**What to do**
Reproduce exactly, with no pictures, each line from the opening of the material down through the line containing "5.1 Comparison to FDFAs and DwPAs".
[Dataset Boundary: Start]
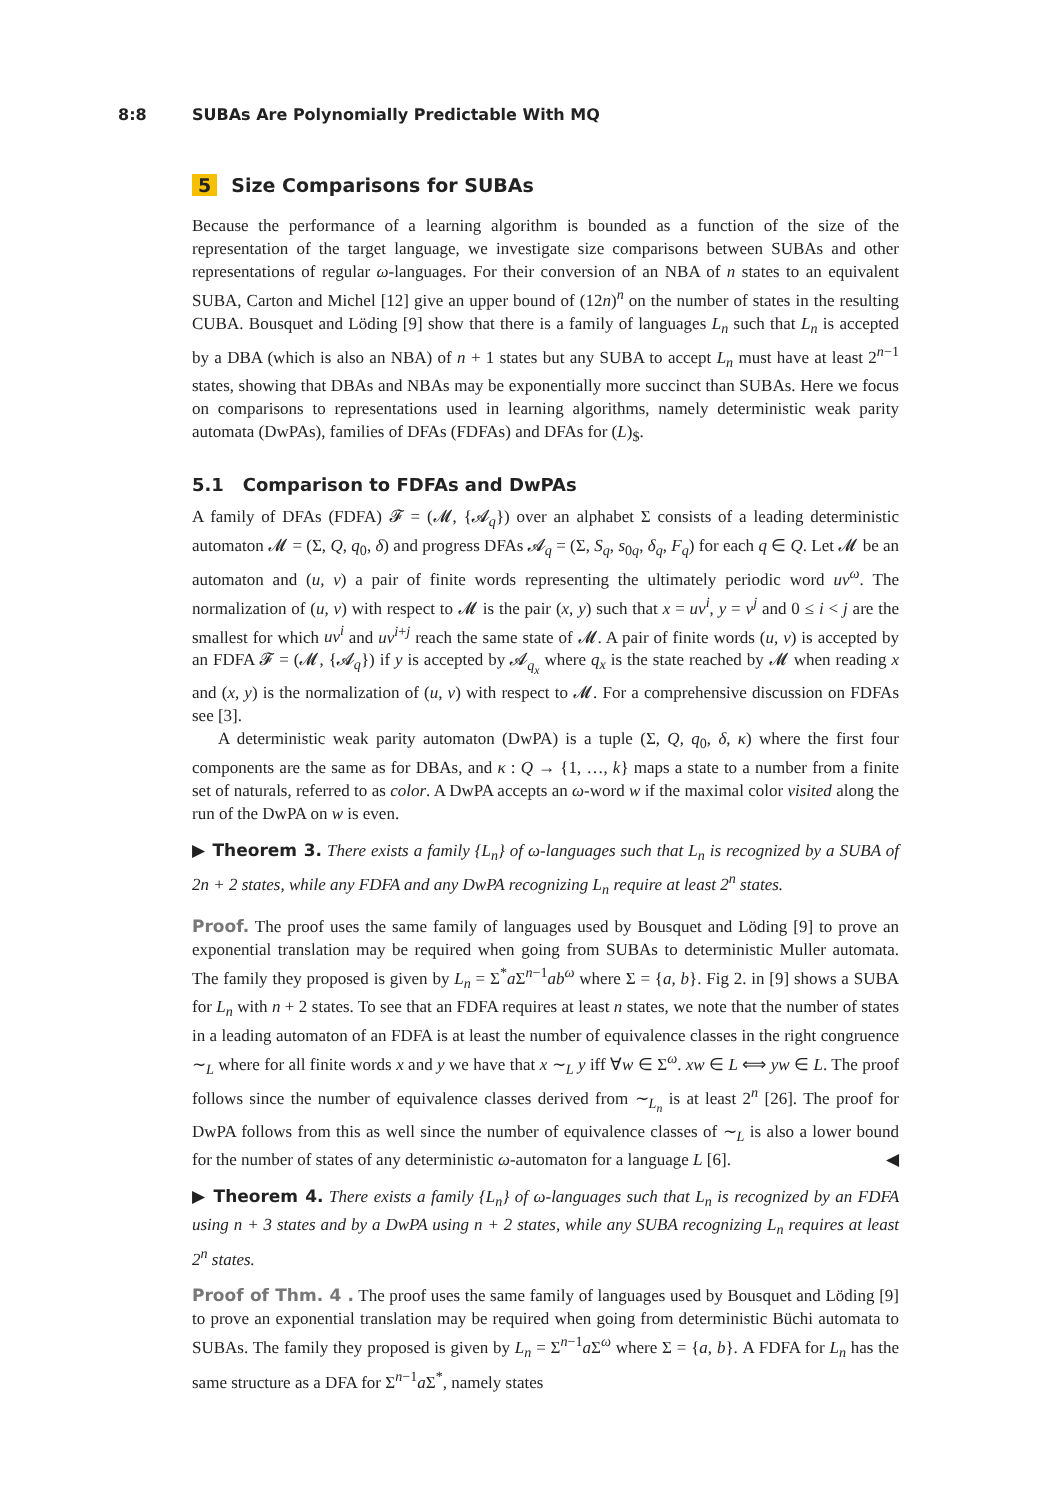8:8 SUBAs Are Polynomially Predictable With MQ
5 Size Comparisons for SUBAs
Because the performance of a learning algorithm is bounded as a function of the size of the representation of the target language, we investigate size comparisons between SUBAs and other representations of regular ω-languages. For their conversion of an NBA of n states to an equivalent SUBA, Carton and Michel [12] give an upper bound of (12n)<sup>n</sup> on the number of states in the resulting CUBA. Bousquet and Löding [9] show that there is a family of languages L<sub>n</sub> such that L<sub>n</sub> is accepted by a DBA (which is also an NBA) of n + 1 states but any SUBA to accept L<sub>n</sub> must have at least 2<sup>n−1</sup> states, showing that DBAs and NBAs may be exponentially more succinct than SUBAs. Here we focus on comparisons to representations used in learning algorithms, namely deterministic weak parity automata (DwPAs), families of DFAs (FDFAs) and DFAs for (L)<sub>$</sub>.
5.1 Comparison to FDFAs and DwPAs
A family of DFAs (FDFA) 𝓕 = (𝓜, {𝓐<sub>q</sub>}) over an alphabet Σ consists of a leading deterministic automaton 𝓜 = (Σ, Q, q<sub>0</sub>, δ) and progress DFAs 𝓐<sub>q</sub> = (Σ, S<sub>q</sub>, s<sub>0q</sub>, δ<sub>q</sub>, F<sub>q</sub>) for each q ∈ Q. Let 𝓜 be an automaton and (u, v) a pair of finite words representing the ultimately periodic word uv<sup>ω</sup>. The normalization of (u, v) with respect to 𝓜 is the pair (x, y) such that x = uv<sup>i</sup>, y = v<sup>j</sup> and 0 ≤ i < j are the smallest for which uv<sup>i</sup> and uv<sup>i+j</sup> reach the same state of 𝓜. A pair of finite words (u, v) is accepted by an FDFA 𝓕 = (𝓜, {𝓐<sub>q</sub>}) if y is accepted by 𝓐<sub>q<sub>x</sub></sub> where q<sub>x</sub> is the state reached by 𝓜 when reading x and (x, y) is the normalization of (u, v) with respect to 𝓜. For a comprehensive discussion on FDFAs see [3].
A deterministic weak parity automaton (DwPA) is a tuple (Σ, Q, q<sub>0</sub>, δ, κ) where the first four components are the same as for DBAs, and κ : Q → {1, …, k} maps a state to a number from a finite set of naturals, referred to as color. A DwPA accepts an ω-word w if the maximal color visited along the run of the DwPA on w is even.
▶ Theorem 3. There exists a family {L<sub>n</sub>} of ω-languages such that L<sub>n</sub> is recognized by a SUBA of 2n + 2 states, while any FDFA and any DwPA recognizing L<sub>n</sub> require at least 2<sup>n</sup> states.
Proof. The proof uses the same family of languages used by Bousquet and Löding [9] to prove an exponential translation may be required when going from SUBAs to deterministic Muller automata. The family they proposed is given by L<sub>n</sub> = Σ<sup>*</sup>a Σ<sup>n−1</sup>ab<sup>ω</sup> where Σ = {a, b}. Fig 2. in [9] shows a SUBA for L<sub>n</sub> with n + 2 states. To see that an FDFA requires at least n states, we note that the number of states in a leading automaton of an FDFA is at least the number of equivalence classes in the right congruence ∼<sub>L</sub> where for all finite words x and y we have that x ∼<sub>L</sub> y iff ∀w ∈ Σ<sup>ω</sup>. xw ∈ L ⟺ yw ∈ L. The proof follows since the number of equivalence classes derived from ∼<sub>L<sub>n</sub></sub> is at least 2<sup>n</sup> [26]. The proof for DwPA follows from this as well since the number of equivalence classes of ∼<sub>L</sub> is also a lower bound for the number of states of any deterministic ω-automaton for a language L [6]. ◀
▶ Theorem 4. There exists a family {L<sub>n</sub>} of ω-languages such that L<sub>n</sub> is recognized by an FDFA using n + 3 states and by a DwPA using n + 2 states, while any SUBA recognizing L<sub>n</sub> requires at least 2<sup>n</sup> states.
Proof of Thm. 4 . The proof uses the same family of languages used by Bousquet and Löding [9] to prove an exponential translation may be required when going from deterministic Büchi automata to SUBAs. The family they proposed is given by L<sub>n</sub> = Σ<sup>n−1</sup>a Σ<sup>ω</sup> where Σ = {a, b}. A FDFA for L<sub>n</sub> has the same structure as a DFA for Σ<sup>n−1</sup>a Σ<sup>*</sup>, namely states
[Dataset Boundary: End]
**Output below**
8:8 SUBAs Are Polynomially Predictable With MQ
5 Size Comparisons for SUBAs
Because the performance of a learning algorithm is bounded as a function of the size of the representation of the target language, we investigate size comparisons between SUBAs and other representations of regular ω-languages. For their conversion of an NBA of n states to an equivalent SUBA, Carton and Michel [12] give an upper bound of (12n)<sup>n</sup> on the number of states in the resulting CUBA. Bousquet and Löding [9] show that there is a family of languages L<sub>n</sub> such that L<sub>n</sub> is accepted by a DBA (which is also an NBA) of n + 1 states but any SUBA to accept L<sub>n</sub> must have at least 2<sup>n−1</sup> states, showing that DBAs and NBAs may be exponentially more succinct than SUBAs. Here we focus on comparisons to representations used in learning algorithms, namely deterministic weak parity automata (DwPAs), families of DFAs (FDFAs) and DFAs for (L)<sub>$</sub>.
5.1 Comparison to FDFAs and DwPAs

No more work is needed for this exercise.